I am still doing research for my article on the “pedestrian street” designation. In my research, I’ve learned a lot about the Zoning Board of Appeals, Special Use Permits, and drive throughs. I still haven’t been able to locate studies or reports about the effects drive throughs have on traffic or neighborhoods.

Just in the past 5 days, I’ve found out about the following news:

  1. The McDonald’s at Western Avenue and Milwaukee Avenue (1951 N Western Avenue) is seeking a special use permit. For what, I don’t know. It could just be a rumor. This is the same McDonald’s whose drive through someone so desperately needed to access and almost hit me with their SUV (see image below).
  2. Nodarse Family, LLC, is seeking a special use permit at 1646-1663 N Western Avenue for “the establishment of a one-lane drive-thru facility to serve a proposed 1-story restaurant”.

When I look at Street View for the 1646-1663 N Western location I see several homes and an empty lot with a car parked in it. The address seems to be a mistake, as 1663 is across the street. And even though this is a residential area, it’s zoned B3-2*.

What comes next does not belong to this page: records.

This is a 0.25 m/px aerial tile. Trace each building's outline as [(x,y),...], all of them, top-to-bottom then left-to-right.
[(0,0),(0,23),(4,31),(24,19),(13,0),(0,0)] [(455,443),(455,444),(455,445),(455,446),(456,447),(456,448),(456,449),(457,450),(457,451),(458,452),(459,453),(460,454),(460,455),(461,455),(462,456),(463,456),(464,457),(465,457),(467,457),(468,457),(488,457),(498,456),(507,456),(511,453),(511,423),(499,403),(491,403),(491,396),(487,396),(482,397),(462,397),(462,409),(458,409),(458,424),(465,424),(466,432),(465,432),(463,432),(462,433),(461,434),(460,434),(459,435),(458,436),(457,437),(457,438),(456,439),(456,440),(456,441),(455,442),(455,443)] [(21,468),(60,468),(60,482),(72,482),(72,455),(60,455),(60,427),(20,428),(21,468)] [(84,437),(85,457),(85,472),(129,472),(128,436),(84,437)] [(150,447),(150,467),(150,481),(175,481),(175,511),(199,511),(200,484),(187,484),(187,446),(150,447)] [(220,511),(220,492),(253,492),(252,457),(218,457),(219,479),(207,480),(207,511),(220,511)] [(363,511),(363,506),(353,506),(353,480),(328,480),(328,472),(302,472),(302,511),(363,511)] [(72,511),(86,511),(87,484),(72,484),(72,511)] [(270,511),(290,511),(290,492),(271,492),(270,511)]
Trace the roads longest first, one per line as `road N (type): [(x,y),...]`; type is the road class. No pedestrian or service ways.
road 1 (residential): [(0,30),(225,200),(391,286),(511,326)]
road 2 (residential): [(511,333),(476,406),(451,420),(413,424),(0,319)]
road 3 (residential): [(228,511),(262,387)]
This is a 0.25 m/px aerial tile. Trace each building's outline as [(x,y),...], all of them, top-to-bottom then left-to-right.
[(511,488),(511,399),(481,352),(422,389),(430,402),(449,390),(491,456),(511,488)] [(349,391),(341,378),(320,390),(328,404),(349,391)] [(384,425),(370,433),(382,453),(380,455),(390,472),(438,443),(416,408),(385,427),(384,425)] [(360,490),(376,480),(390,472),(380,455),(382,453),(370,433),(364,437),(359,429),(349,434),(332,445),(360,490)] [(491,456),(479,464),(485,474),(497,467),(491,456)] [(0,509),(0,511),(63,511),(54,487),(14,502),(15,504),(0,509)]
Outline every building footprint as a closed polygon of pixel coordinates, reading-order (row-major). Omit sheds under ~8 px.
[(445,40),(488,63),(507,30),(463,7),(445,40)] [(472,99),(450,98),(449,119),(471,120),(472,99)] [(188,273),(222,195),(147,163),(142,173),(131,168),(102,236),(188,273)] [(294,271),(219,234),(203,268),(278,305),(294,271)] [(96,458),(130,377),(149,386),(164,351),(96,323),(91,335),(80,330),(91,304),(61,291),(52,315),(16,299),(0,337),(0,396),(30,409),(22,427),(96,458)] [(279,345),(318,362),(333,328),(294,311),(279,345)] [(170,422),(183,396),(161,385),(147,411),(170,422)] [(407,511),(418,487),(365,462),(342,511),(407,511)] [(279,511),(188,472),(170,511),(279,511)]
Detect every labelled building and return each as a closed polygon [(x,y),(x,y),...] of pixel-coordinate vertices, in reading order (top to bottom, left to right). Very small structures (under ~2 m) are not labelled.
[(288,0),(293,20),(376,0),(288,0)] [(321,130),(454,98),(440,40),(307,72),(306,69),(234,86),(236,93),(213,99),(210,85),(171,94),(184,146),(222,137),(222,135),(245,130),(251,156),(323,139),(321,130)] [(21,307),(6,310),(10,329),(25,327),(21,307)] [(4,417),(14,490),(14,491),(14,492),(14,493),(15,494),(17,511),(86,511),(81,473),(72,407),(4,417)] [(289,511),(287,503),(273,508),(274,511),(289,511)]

In Mayor Emanuel’s “interest” (more like a selective, here not there, interest) for transparency, I’d like to see information that’s easier to find and process. For news from Zoning Board of Appeals, a blog-like website that lists all permits being considered and permits recently issued would be very helpful. I could subscribe via RSS and get notified of special use applications.

What’s a special use permit?

A special use permit is needed when the developer doesn’t have the right to build something that requires a special use permit. Like establishments for day laborers. Or drive throughs. Or businesses that sell liquor. Or a pawn shop. Speaking of pawn shops, Nodarse Family, LLC, owns the property 2826 N Milwaukee, for which the owner is seeking a special use permit to open one. This is in the 35th Ward, the same ward whose Alderman seems to have it out to build as much parking as can be built. You can see these applications on the ZBA’s agendas.

I’m not a fan of drive throughs.

B3-2: “Community shopping – destination oriented, no limit on size of commercial establishment. Allows dwelling units above ground floor.”